Japan’s Chubu Electric Power and Japanese transport company Kawasaki Kisen Kaisha Ltd. have entered into a development agreement with DP Energy, a renewable energy developer in Ireland, for the 4.5-MW Uisce Tapa Tidal Energy project in Nova Scotia, Canada.
This is the first tidal energy project in which a Japanese company will participate overseas, according to Chubu Electric. It forms part of plans by all stakeholders to reach net zero by developing renewable ocean energy.
The Uisce Tapa Tidal Energy project will see three underwater turbine-generators installed in the Bay of Fundy, Nova Scotia, Canada, with the aim to start operation of the first turbine in 2023.

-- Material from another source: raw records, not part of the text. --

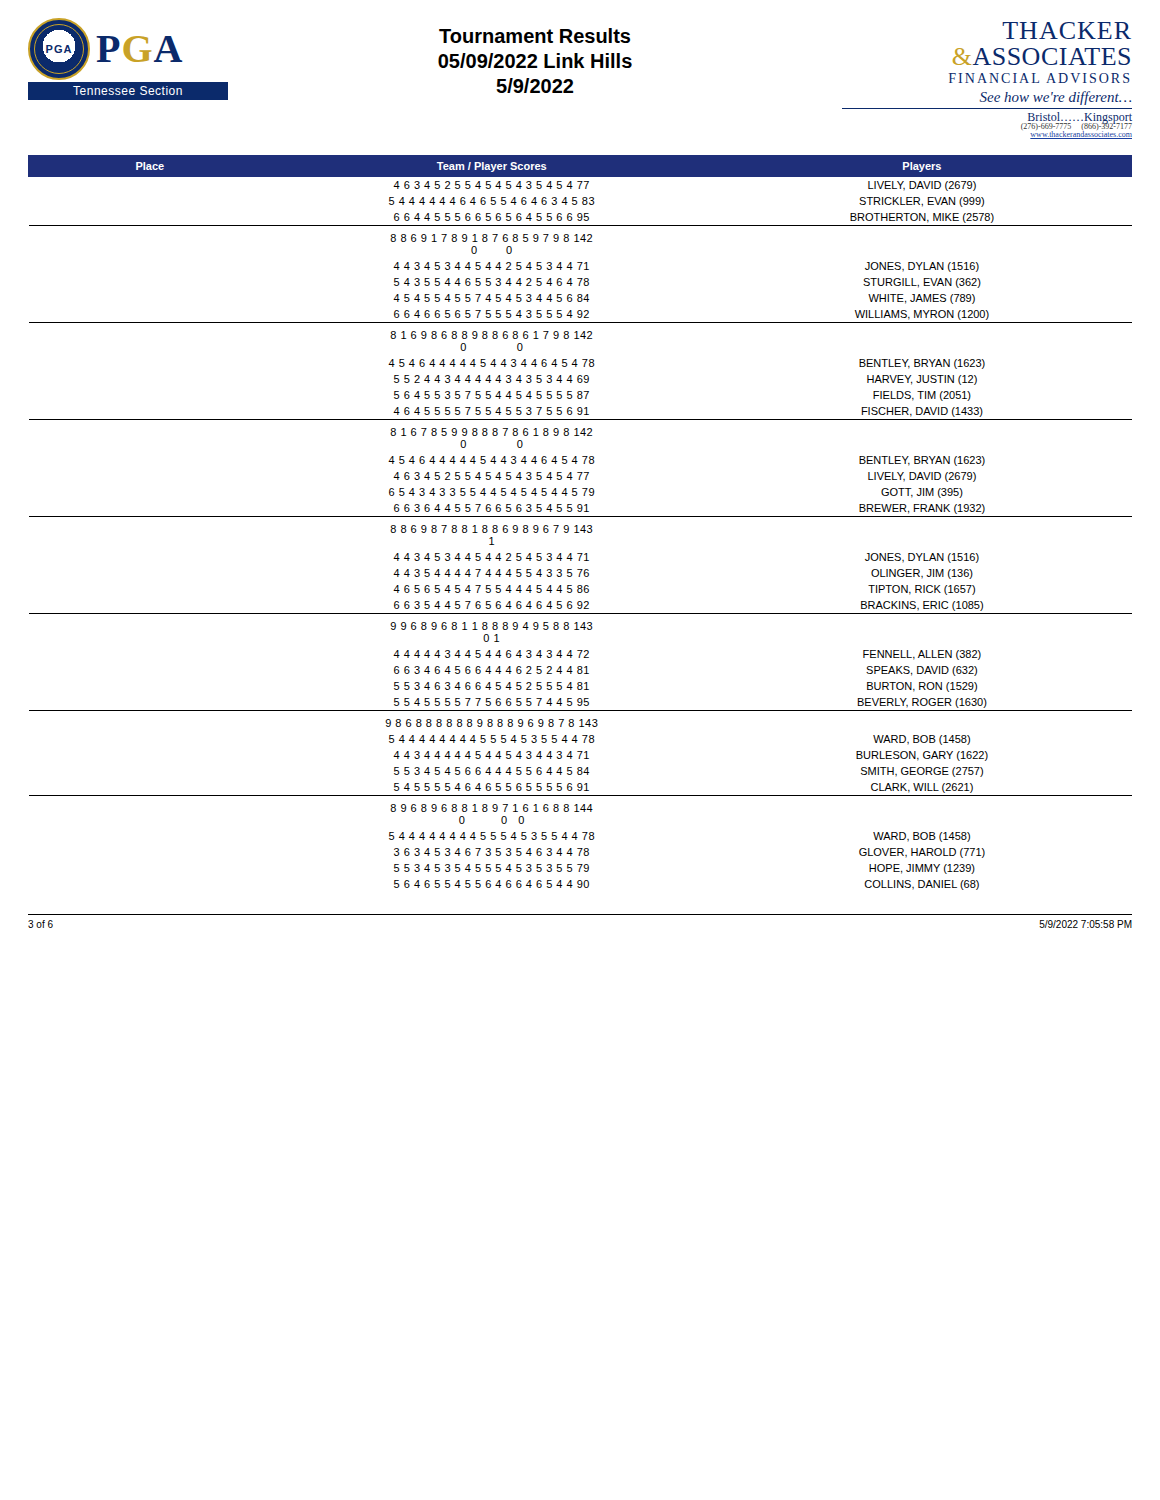PGA
Tennessee Section
Tournament Results
05/09/2022 Link Hills
5/9/2022
THACKER
&ASSOCIATES
FINANCIAL ADVISORS
See how we're different…
Bristol……Kingsport
(276)-669-7775 (866)-392-7177
www.thackerandassociates.com
| Place | Team / Player Scores | Players |
| --- | --- | --- |
| | 4 6 3 4 5 2 5 5 4 5 4 5 4 3 5 4 5 4 77 | LIVELY, DAVID (2679) |
| | 5 4 4 4 4 4 4 6 4 6 5 5 4 6 4 6 3 4 5 83 | STRICKLER, EVAN (999) |
| | 6 6 4 4 5 5 5 6 6 5 6 5 6 4 5 5 6 6 95 | BROTHERTON, MIKE (2578) |
| | 8 8 6 9 1 7 8 9 1 8 7 6 8 5 9 7 9 8 142 0 0 | |
| | 4 4 3 4 5 3 4 4 5 4 4 2 5 4 5 3 4 4 71 | JONES, DYLAN (1516) |
| | 5 4 3 5 5 4 4 6 5 5 3 4 4 2 5 4 6 4 78 | STURGILL, EVAN (362) |
| | 4 5 4 5 5 4 5 5 7 4 5 4 5 3 4 4 5 6 84 | WHITE, JAMES (789) |
| | 6 6 4 6 6 5 6 5 7 5 5 5 4 3 5 5 5 4 92 | WILLIAMS, MYRON (1200) |
| | 8 1 6 9 8 6 8 8 9 8 8 6 8 6 1 7 9 8 142 0 0 | |
| | 4 5 4 6 4 4 4 4 4 5 4 4 3 4 4 6 4 5 4 78 | BENTLEY, BRYAN (1623) |
| | 5 5 2 4 4 3 4 4 4 4 4 3 4 3 5 3 4 4 69 | HARVEY, JUSTIN (12) |
| | 5 6 4 5 5 3 5 7 5 5 4 4 5 4 5 5 5 5 87 | FIELDS, TIM (2051) |
| | 4 6 4 5 5 5 5 7 5 5 4 5 5 3 7 5 5 6 91 | FISCHER, DAVID (1433) |
| | 8 1 6 7 8 5 9 9 8 8 8 7 8 6 1 8 9 8 142 0 0 | |
| | 4 5 4 6 4 4 4 4 4 5 4 4 3 4 4 6 4 5 4 78 | BENTLEY, BRYAN (1623) |
| | 4 6 3 4 5 2 5 5 4 5 4 5 4 3 5 4 5 4 77 | LIVELY, DAVID (2679) |
| | 6 5 4 3 4 3 3 5 5 4 4 5 4 5 4 5 4 4 5 79 | GOTT, JIM (395) |
| | 6 6 3 6 4 4 5 5 7 6 6 5 6 3 5 4 5 5 91 | BREWER, FRANK (1932) |
| | 8 8 6 9 8 7 8 8 1 8 8 6 9 8 9 6 7 9 143 1 | |
| | 4 4 3 4 5 3 4 4 5 4 4 2 5 4 5 3 4 4 71 | JONES, DYLAN (1516) |
| | 4 4 3 5 4 4 4 4 7 4 4 4 5 5 4 3 3 5 76 | OLINGER, JIM (136) |
| | 4 6 5 6 5 4 5 4 7 5 5 4 4 4 5 4 4 5 86 | TIPTON, RICK (1657) |
| | 6 6 3 5 4 4 5 7 6 5 6 4 6 4 6 4 5 6 92 | BRACKINS, ERIC (1085) |
| | 9 9 6 8 9 6 8 1 1 8 8 8 9 4 9 5 8 8 143 0 1 | |
| | 4 4 4 4 4 3 4 4 5 4 4 6 4 3 4 3 4 4 72 | FENNELL, ALLEN (382) |
| | 6 6 3 4 6 4 5 6 6 4 4 4 6 2 5 2 4 4 81 | SPEAKS, DAVID (632) |
| | 5 5 3 4 6 3 4 6 6 4 5 4 5 2 5 5 5 4 81 | BURTON, RON (1529) |
| | 5 5 4 5 5 5 5 7 7 5 6 6 5 5 7 4 4 5 95 | BEVERLY, ROGER (1630) |
| | 9 8 6 8 8 8 8 8 8 9 8 8 8 9 6 9 8 7 8 143 | |
| | 5 4 4 4 4 4 4 4 4 5 5 5 4 5 3 5 5 4 4 78 | WARD, BOB (1458) |
| | 4 4 3 4 4 4 4 4 5 4 4 5 4 3 4 4 3 4 71 | BURLESON, GARY (1622) |
| | 5 5 3 4 5 4 5 6 6 4 4 4 5 5 6 4 4 5 84 | SMITH, GEORGE (2757) |
| | 5 4 5 5 5 5 4 6 4 6 5 5 6 5 5 5 5 6 91 | CLARK, WILL (2621) |
| | 8 9 6 8 9 6 8 8 1 8 9 7 1 6 1 6 8 8 144 0 0 0 | |
| | 5 4 4 4 4 4 4 4 4 5 5 5 4 5 3 5 5 4 4 78 | WARD, BOB (1458) |
| | 3 6 3 4 5 3 4 6 7 3 5 3 5 4 6 3 4 4 78 | GLOVER, HAROLD (771) |
| | 5 5 3 4 5 3 5 4 5 5 5 4 5 3 5 3 5 5 79 | HOPE, JIMMY (1239) |
| | 5 6 4 6 5 5 4 5 5 6 4 6 6 4 6 5 4 4 90 | COLLINS, DANIEL (68) |
3 of 6
5/9/2022 7:05:58 PM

“Uisce Tapa Tidal Generation would be a trigger project to utilize ocean energy contributing to the global decarbonization,” said Hiroki Sato, executive officer, corporate planning & strategy division at Chubu Electric Power.
The three 1,500-kW turbines, supplied by ANDRITZ in Austria, will generate about 1.7 GWh per year, enough to power about 5,400 homes.
The project has received CAD30 million (US$24 million) in grant funding from Natural Resources Canada and holds a 15-year power purchase agreement of CAD530 (US$420)/MWh with Nova Scotia Power Incorporated.
Kawasaki Kisen Kaisha is aligning its involvement in the project with its efforts to reduce greenhouse gas (GHG) emissions and decarbonize society through clean marine energy technologies.